The feverish festivities of Christmas and the New Year are now over with until the end of 2016 and I hope you all had a wonderful time? Fireworks went off at midnight all over the country, and London put on a truly spectacular show – well done to all the pyromaniacs (sorry, pyrotechnics) and musicians involved in sorting that lot out!
Did you all see the crowds gathered to watch them? Thousands upon thousands of people of all races, ages and religions joined together to see in a fresh new year filled with hope. The vast majority linked hands with others that they had probably never met before that evening to sing the traditional Auld Lang Syne (a song that never fails to make me shed a tear or two) and they did so in peace and harmony.
You see, to me, that is what makes this country special. On the whole we are a tolerant nation that welcomes people from all over the world – and make them friends. That is how it should be. We open our doors to those that need an open door. We help where we can.
Those are the key words: we help where we can. But our government also needs to recognise that it has a duty to help its own people. Those who have lost their homes due to the horrendous floods that are still occurring need that support now, yet it has not (at the time of writing) been given. There are far too many homeless and poverty stricken people. Yet the rich are still rich and massive companies still get away with paying little to no taxes…
Television programmes are aired showing feckless layabouts who freely admit they don’t want a job, but who are, actually, few and far between. These programmes do not show the vast majority who do work (probably on zero hours contracts) yet still struggle because their wages cannot possibly cover their outgoings. Oh no! We are fed the stories of the lazy layabout because it makes for better viewing figures (shock values) and reinforces the idea that ‘the poor’ are all like them and therefore need to be penalised to make them work. People with real disabilities are having their assistance stopped and are being told they have to work. I know a man who is now in his sixties. He worked for over 40 years (and paid his stamp and taxes) but lost his job when he began to suffer from Parkinson’s Disease. He was forced to apply for help. He has had his money stopped as he has been deemed (by someone sitting in an office) to be capable of working. He has had no income for almost two months now, but he can’t find anyone to employ him. He has times when he can barely walk. Realistically, how is this right? Or fair?

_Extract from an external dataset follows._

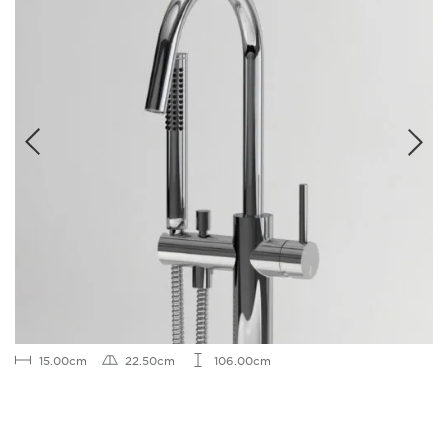
15.00cm
22.50cm
106.00cm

Mr Cameron’s idea of a ‘living wage’ is laughable. Appallingly, more and more working people are having to rely on food banks because they cannot afford their rents (private rental fees are astronomical but no council housing is available) and the choice they face is whether to use their money for food or to keep a roof over their heads. Cuts means that money has been diverted from our fabulous NHS, from education, from the police force that now struggles to do its job and from various other facilities that we have relied upon for decades. Our elderly are treated as second class citizens despite the fact that they have paid tax and NI all their lives. More and more people are suffering from mental health issues through the stress of trying to survive, let alone actually have a comfortable life. I could go on, but I’m sure you get the gist…
Austerity? Dickens, eat your heart out!
So, this year I would like to see our Government pull back on its spending outside of this country, and put our hard earned taxes to work to help its own people. And yes, by ‘own people’ I do mean the melting pot of nationalities that makes up this truly Great Britain along with genuine refugee seekers. We all need to pull together and start to look after our own – poverty must be eradicated here before we pay for it to be eradicated elsewhere.
Then we can all have a Happy New Year to look forward to.